Fair enough, but seeing as this person does not have access to a club or training of the calibre you offer do you think it is realistic to tell him to train as such?

Part of the reason the dog is "alseep" is because he is more concern with position than watching for the escape and i think that is the downfall of the position, especially when trained by novice handlers, such as i. I have seen other dogs where the decoy could haul ass and run, and it wouldn't trigger a bite the dog would just run faster with the decoy. To get a dog to worry about position and vigilance between the legs take a fair bit more of experienceand consistancy. If you do not have access to an experienced decoy on a consistant basis i do not think it is a viable option. 

Altho i will say my dog was not nearly as dirty in the between the legs escort. 

Wasn't showing the highlight reel from the coupe of france just happened to have a clip of my own lowly dog and the difference in one session.


----------



## Thomas Barriano (Mar 27, 2006)

I need to start ring escort training with Arya soon 
I think I'll go with the nose poke, where the dog alternates between butt poke and crotch poke depending which way the decoy is moving. Opinions?


----------



## Tamara McIntosh (Jul 14, 2009)

Thomas Barriano said:


> I need to start ring escort training with Arya soon
> I think I'll go with the nose poke, where the dog alternates between butt poke and crotch poke depending which way the decoy is moving. Opinions?


It ain't all it's cut out to be thomas. Lol


----------



## Jojo Bautista (Mar 7, 2010)

Thomas Barriano said:


> I need to start ring escort training with Arya soon
> I think I'll go with the nose poke, where the dog alternates between butt poke and crotch poke depending which way the decoy is moving. Opinions?


Have you seen this video from Jimmy Vanhove?

http://youtu.be/oxcvICbWQhg

Atb


----------



## Thomas Barriano (Mar 27, 2006)

Jojo Bautista said:


> Have you seen this video from Jimmy Vanhove?
> 
> http://youtu.be/oxcvICbWQhg
> 
> Atb


That's the style escort I want to start teaching Arya.
I was at that seminar (one day of it at least) in Colorado but I hadn't seen that video.

FYI The ruins in the background are the remains of the Castle Wood canyon dam that burst in August of 1933 sending a wall of water all the way to downtown Denver. In fact the Rocky Mountain Mondio Training field used to be under water.
Back to dog training


----------



## Ted Summers (May 14, 2012)

Here's an awesome video of a guard. At about :44 they start bitework, you can see how vigilant the dog is. Escorting from between the legs is hard to get away from if the dog is paying attention. It requires a pretty experienced decoy to do it and teach it. There are some pretty cool vids out that show an experience decoy trying to get away from the dog by straddling a tunnel, a mini saw horse, a garden chair, and other stuff. Each time the dog picks a side and waits for the decoy to make a run for the opposite side of the object. 

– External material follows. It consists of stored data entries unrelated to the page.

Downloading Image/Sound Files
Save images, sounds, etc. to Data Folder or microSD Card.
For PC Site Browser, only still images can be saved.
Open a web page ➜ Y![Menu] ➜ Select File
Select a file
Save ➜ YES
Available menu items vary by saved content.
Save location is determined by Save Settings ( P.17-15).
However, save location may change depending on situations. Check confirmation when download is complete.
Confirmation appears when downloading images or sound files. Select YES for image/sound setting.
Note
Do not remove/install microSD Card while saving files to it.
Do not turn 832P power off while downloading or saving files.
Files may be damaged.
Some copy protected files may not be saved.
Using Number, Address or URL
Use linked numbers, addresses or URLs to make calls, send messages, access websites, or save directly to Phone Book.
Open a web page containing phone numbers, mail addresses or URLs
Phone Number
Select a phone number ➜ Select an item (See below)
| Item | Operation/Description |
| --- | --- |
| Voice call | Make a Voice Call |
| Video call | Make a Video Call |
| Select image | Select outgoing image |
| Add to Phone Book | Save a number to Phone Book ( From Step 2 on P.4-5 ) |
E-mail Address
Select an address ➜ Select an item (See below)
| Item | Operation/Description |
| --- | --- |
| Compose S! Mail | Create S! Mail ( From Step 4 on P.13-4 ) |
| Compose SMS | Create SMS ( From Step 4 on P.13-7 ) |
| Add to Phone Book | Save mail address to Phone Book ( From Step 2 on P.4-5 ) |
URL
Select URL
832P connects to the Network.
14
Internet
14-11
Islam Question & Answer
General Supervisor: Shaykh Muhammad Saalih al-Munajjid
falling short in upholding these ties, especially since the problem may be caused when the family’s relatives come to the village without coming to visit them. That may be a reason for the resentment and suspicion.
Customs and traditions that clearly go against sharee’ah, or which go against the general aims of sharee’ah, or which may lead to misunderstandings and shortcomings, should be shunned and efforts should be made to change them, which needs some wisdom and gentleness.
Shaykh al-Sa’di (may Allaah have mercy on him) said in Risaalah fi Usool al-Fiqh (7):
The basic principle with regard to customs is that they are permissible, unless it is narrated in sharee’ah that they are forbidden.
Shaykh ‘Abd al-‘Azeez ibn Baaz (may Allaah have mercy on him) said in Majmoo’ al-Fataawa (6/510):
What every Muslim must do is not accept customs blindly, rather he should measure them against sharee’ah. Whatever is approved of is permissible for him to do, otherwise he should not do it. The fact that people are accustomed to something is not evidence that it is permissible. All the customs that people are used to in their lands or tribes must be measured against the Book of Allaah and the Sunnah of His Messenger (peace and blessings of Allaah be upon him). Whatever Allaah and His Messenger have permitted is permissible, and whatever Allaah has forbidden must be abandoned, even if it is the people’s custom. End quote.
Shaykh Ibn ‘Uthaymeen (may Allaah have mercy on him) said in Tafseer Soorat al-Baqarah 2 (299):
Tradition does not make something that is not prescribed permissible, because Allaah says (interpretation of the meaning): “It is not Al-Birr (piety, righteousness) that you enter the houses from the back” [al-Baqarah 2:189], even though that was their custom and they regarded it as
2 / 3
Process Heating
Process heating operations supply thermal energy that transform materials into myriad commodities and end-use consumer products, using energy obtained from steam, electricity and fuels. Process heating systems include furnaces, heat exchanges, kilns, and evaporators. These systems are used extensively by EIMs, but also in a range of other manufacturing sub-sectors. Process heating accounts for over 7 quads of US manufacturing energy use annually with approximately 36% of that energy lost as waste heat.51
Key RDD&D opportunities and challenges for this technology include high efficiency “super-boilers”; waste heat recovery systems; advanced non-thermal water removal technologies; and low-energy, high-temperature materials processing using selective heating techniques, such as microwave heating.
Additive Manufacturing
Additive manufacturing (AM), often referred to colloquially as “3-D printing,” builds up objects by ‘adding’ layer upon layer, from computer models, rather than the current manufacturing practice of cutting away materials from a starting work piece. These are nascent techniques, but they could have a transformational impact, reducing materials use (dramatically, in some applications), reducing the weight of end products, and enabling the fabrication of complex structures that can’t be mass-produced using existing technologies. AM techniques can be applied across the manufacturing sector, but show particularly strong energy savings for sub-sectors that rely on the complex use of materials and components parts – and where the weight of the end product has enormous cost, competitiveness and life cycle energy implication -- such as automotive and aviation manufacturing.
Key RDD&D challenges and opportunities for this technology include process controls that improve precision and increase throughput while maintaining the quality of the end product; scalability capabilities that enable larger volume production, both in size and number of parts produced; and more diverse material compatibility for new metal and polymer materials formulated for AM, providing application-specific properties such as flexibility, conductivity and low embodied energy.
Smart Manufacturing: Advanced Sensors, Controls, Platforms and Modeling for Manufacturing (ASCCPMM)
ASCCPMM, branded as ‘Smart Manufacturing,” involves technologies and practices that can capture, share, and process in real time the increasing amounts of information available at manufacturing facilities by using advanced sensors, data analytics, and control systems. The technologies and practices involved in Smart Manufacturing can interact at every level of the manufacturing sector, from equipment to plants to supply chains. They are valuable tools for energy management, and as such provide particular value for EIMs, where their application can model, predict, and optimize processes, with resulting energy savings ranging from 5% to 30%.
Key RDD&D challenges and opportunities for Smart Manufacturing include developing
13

http://www.youtube.com/watch?v=IVd0gKUjzZE&list=UUN6zx6yPGS-bhnUCtNm8pGA&index=7

As an aside.... at the beginning that guy has some pretty big balls to work that dog like that. No collar, no e collar, no sleeve, no hidden sleeve, no suit. Awesome dog.....


----------



## Thomas Barriano (Mar 27, 2006)

Awesome dog, retarded training. Especially the 1st part where the decoy doesn't even have a tug to feed the dog :-(


----------



## Ted Summers (May 14, 2012)

I agree. If you look at CPIs website they *only* do PPD. I suspect they'd do sport dogs or LE but they have carved themselves a niche and fill it nicely. Why sell a $20,000 dog to LE and be bother with certifications and such when aome will pay you $65,000 for a trained dog? That dog in the video (Jett) was sold as a PPD dog and what you're seeing is his 'sales' video. The vid they;d send to prospective buyers. I'm willing to bet that that dog was trained the same way we; with tugs and suits. You can't argue with the results. If you look their YouTube channel they have some pretty impressive dogs and training. The muzzle fight video (MMA) is pretty funny/corney but the Mali (Floran) in the vid is for sale right now..... for $65,000 #-o 

From their "info" page: "_We want the precision usually found in the sport of Schutzhund, but with functionality. We want the advanced control found in Ring Sports, but functional in everyday life. Of course we want viable protection like that found in the best of European K9 law enforcement. There too we want it with greater control and with the functionality of our Advanced Handler Protection™ exercises. And we want the dogs we work with to be as highly motivated as possible, but we don’t want that motivation to be dependent on toys and food as is common with many sport dogs._"


----------